I’ve always loved the smell of wood smoke. The wildfire has taken that away from me. Arriving back at the Retreat just as the sun ducked behind Greenhorn Mountain, the aroma of a neighbor’s fireplace hit me when I got out of Truck. In the past, that would have struck me as homey and safe, warm and relaxing. Not now. Not anymore.

Now, that scent raises an anxiety and mild panic that I didn’t even know were in me. My response is instinctive, to look around for smoke, to think about getting things out of the house. These feelings are mercifully brief, as rational me steps up to quickly calm instinctive me. But that initial response makes me sad, sad that I’ve lost that comforting association that the smell of smoke used to have for me. At least temporarily.

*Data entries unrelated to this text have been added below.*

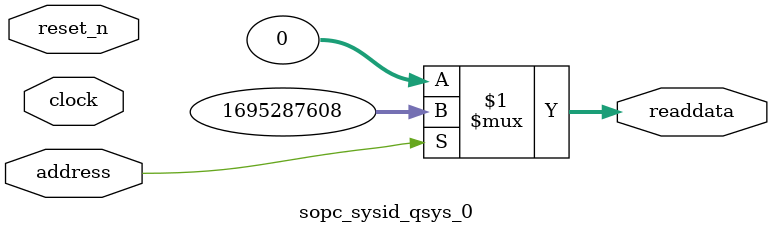
<source format=v>



// synthesis translate_off
`timescale 1ns / 1ps
// synthesis translate_on

// turn off superfluous verilog processor warnings 
// altera message_level Level1 
// altera message_off 10034 10035 10036 10037 10230 10240 10030 

module sopc_sysid_qsys_0 (
               // inputs:
                address,
                clock,
                reset_n,

               // outputs:
                readdata
             )
;

  output  [ 31: 0] readdata;
  input            address;
  input            clock;
  input            reset_n;

  wire    [ 31: 0] readdata;
  //control_slave, which is an e_avalon_slave
  assign readdata = address ? 1695287608 : 0;

endmodule



</source>
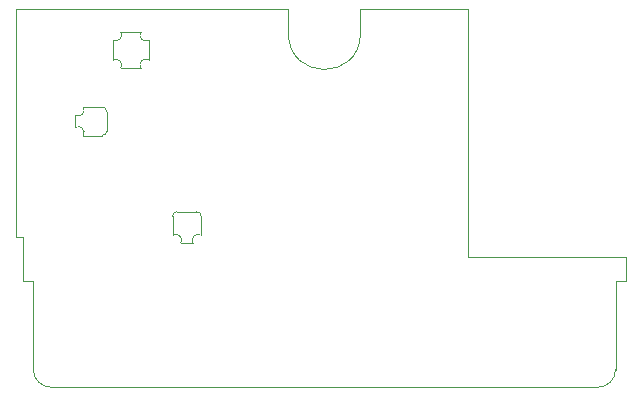
<source format=gbr>
%TF.GenerationSoftware,KiCad,Pcbnew,(6.0.11-0)*%
%TF.CreationDate,2023-06-20T20:05:40-05:00*%
%TF.ProjectId,TypePak,54797065-5061-46b2-9e6b-696361645f70,rev?*%
%TF.SameCoordinates,Original*%
%TF.FileFunction,Profile,NP*%
%FSLAX46Y46*%
G04 Gerber Fmt 4.6, Leading zero omitted, Abs format (unit mm)*
G04 Created by KiCad (PCBNEW (6.0.11-0)) date 2023-06-20 20:05:40*
%MOMM*%
%LPD*%
G01*
G04 APERTURE LIST*
%TA.AperFunction,Profile*%
%ADD10C,0.050000*%
%TD*%
%TA.AperFunction,Profile*%
%ADD11C,0.120000*%
%TD*%
G04 APERTURE END LIST*
D10*
X172800000Y-117000000D02*
X126500000Y-117000000D01*
X174300000Y-115500000D02*
X174300000Y-108000000D01*
X125000000Y-108000000D02*
X124100000Y-108000000D01*
X125000000Y-115500000D02*
X125000000Y-108000000D01*
X123500000Y-104300000D02*
X123500000Y-85000000D01*
X175200000Y-108000000D02*
X174300000Y-108000000D01*
X175200000Y-106000000D02*
X175200000Y-108000000D01*
X146600000Y-87050000D02*
G75*
G03*
X152700000Y-87050000I3050000J0D01*
G01*
X152700000Y-85000000D02*
X152700000Y-87050000D01*
X146600000Y-85000000D02*
X146600000Y-87050000D01*
X123500000Y-85000000D02*
X146600000Y-85000000D01*
X172800000Y-117000000D02*
G75*
G03*
X174300000Y-115500000I0J1500000D01*
G01*
X125000000Y-115500000D02*
G75*
G03*
X126500000Y-117000000I1500000J0D01*
G01*
X124100000Y-104300000D02*
X124100000Y-108000000D01*
X123500000Y-104300000D02*
X124100000Y-104300000D01*
X161799998Y-106000000D02*
X175200000Y-106000000D01*
X161799998Y-85000000D02*
X161799998Y-106000000D01*
X161799998Y-85000000D02*
X152700000Y-85000000D01*
D11*
%TO.C,U1*%
X136798408Y-104119608D02*
X136798408Y-102519408D01*
X139211408Y-102519408D02*
X139211408Y-104119608D01*
X137179408Y-102138408D02*
X138830408Y-102138408D01*
X131726000Y-89286200D02*
X131726000Y-87609800D01*
X131218000Y-93655000D02*
X131218000Y-95306000D01*
X138525608Y-104805408D02*
X137484208Y-104805408D01*
X134774000Y-89286200D02*
X134774000Y-87609800D01*
X130837000Y-95687000D02*
X129236800Y-95687000D01*
X129236800Y-93274000D02*
X130837000Y-93274000D01*
X132411800Y-86924000D02*
X134088200Y-86924000D01*
X132411800Y-89972000D02*
X134088200Y-89972000D01*
X128551000Y-95001200D02*
X128551000Y-93959800D01*
X139211392Y-102519408D02*
G75*
G03*
X138830408Y-102138408I-380992J8D01*
G01*
X129236800Y-95687000D02*
G75*
G03*
X128551000Y-95001200I-438047J247753D01*
G01*
X134774000Y-89286200D02*
G75*
G03*
X134088200Y-89972000I-247753J-438047D01*
G01*
X134088200Y-86924000D02*
G75*
G03*
X134774000Y-87609800I438050J-247750D01*
G01*
X137484213Y-104805411D02*
G75*
G03*
X136798408Y-104119608I-438053J247751D01*
G01*
X131218000Y-93655000D02*
G75*
G03*
X130837000Y-93274000I-380999J1D01*
G01*
X139211408Y-104119608D02*
G75*
G03*
X138525608Y-104805408I-247758J-438042D01*
G01*
X137179408Y-102138408D02*
G75*
G03*
X136798408Y-102519408I-8J-380992D01*
G01*
X128551000Y-93959800D02*
G75*
G03*
X129236800Y-93274000I247753J438047D01*
G01*
X131726000Y-87609800D02*
G75*
G03*
X132411800Y-86924000I247753J438047D01*
G01*
X132411800Y-89972000D02*
G75*
G03*
X131726000Y-89286200I-438047J247753D01*
G01*
X130837000Y-95687000D02*
G75*
G03*
X131218000Y-95306000I1J380999D01*
G01*
%TD*%
M02*

</source>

MKL and I have a gas fireplace and a pellet stove in the Retreat. We’ve never used a pellet stove and I find it rather intimidating, so we’ve talked about replacing it with a traditional wood burning fireplace. Now, I’m not sure. Will cinders spark a wildfire? What if the chimney catches fire? Will I feel uneasy about the smoke and flames? Will it stir my living nightmares of the Marshall Fire? Or will it help? Will it help me reconnect with the comfort that a homey fire used to bring me? I can’t say. I guess my feelings are as unpredictable as Fire itself.